Based on really rough estimates, the value of California's cropland is about 325 billion dollars.

So the state could ... buy all the farms? The annual CA budget seems to be in the $250 billion range.

Food isn’t a free market activity and you can’t just shut down a huge portion of the production and not bother to even cursorily think about the rest of the system.

The point I was trying to make is that food security is one of the most basic elements of national security.

You can’t just stop farming in California (or raise the price to obscene levels) and expect things to sort themselves out on their own.

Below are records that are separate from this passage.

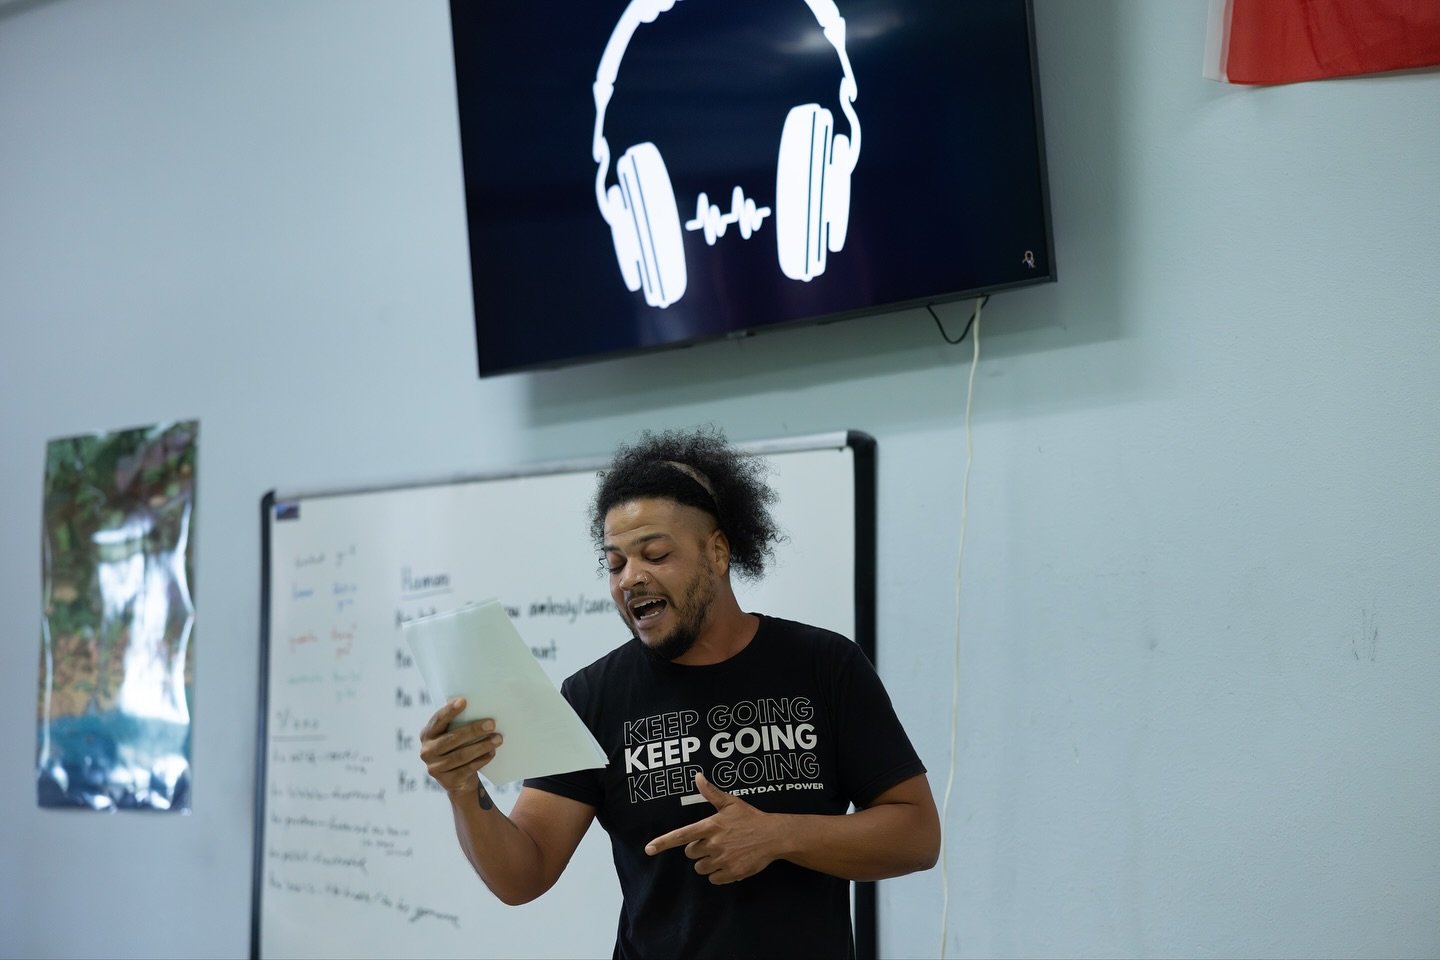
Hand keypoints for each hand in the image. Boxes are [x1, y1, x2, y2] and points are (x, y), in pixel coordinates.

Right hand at [418, 697, 502, 795]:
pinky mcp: (447, 781)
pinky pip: (467, 769)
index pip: (438, 720)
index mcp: (427, 734)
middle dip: (473, 730)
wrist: (458, 780)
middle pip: (451, 739)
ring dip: (482, 746)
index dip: (449, 711)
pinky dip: (481, 760)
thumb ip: (459, 723)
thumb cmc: (459, 748)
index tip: (464, 701)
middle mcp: (427, 751)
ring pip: (461, 755)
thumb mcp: (454, 735)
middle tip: (492, 724)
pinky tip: (492, 753)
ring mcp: (435, 768)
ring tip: (498, 739)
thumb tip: (482, 708)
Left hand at [644, 772, 779, 883]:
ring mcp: (722, 860)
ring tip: (723, 852)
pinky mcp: (731, 873)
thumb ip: (711, 792)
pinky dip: (719, 874)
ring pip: (700, 868)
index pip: (681, 835)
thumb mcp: (731, 803)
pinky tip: (730, 863)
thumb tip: (698, 776)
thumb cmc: (750, 818)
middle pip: (690, 854)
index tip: (648, 849)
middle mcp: (713, 844)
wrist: (773, 836)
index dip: (663, 842)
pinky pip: (714, 879)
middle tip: (715, 842)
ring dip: (707, 863)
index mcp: (710, 826)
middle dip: (698, 850)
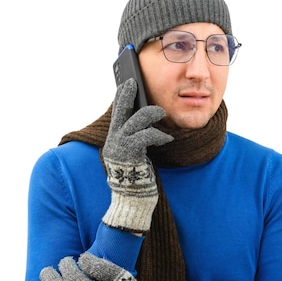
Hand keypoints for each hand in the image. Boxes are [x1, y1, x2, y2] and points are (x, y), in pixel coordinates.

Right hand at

Basic large scale food production does not work as a pure free market activity. It would have wildly oscillating prices and large portions of the population would periodically starve. That’s during normal times, and is purely economically driven, not even counting a climate crisis.

I don't think this is a good idea specifically, but I do think state acquisition is an under-utilized tactic. For example the SF-LA railroad would be much cheaper if the state simply acquired the Union Pacific, which would hardly cost anything compared to the total project. But according to our state law, eminent domain can only be used when the acquisition is minimal and there are no alternatives, so the state could only buy such things on the open market from willing sellers.
I feel we could use more "government buys a thing, does a thing, sells the thing" - not quite eminent domain but also not entirely "let the market figure it out".

CA could have bought the entire UP for $150 billion or so, done a high-speed rail, and then sold it back to Buffet or whatever. But our system isn't setup to handle that kind of scenario.

If it's a catastrophe I don't know why the government should have to buy everyone out. The insurance companies should just stop insuring the crops and let the market sort it out.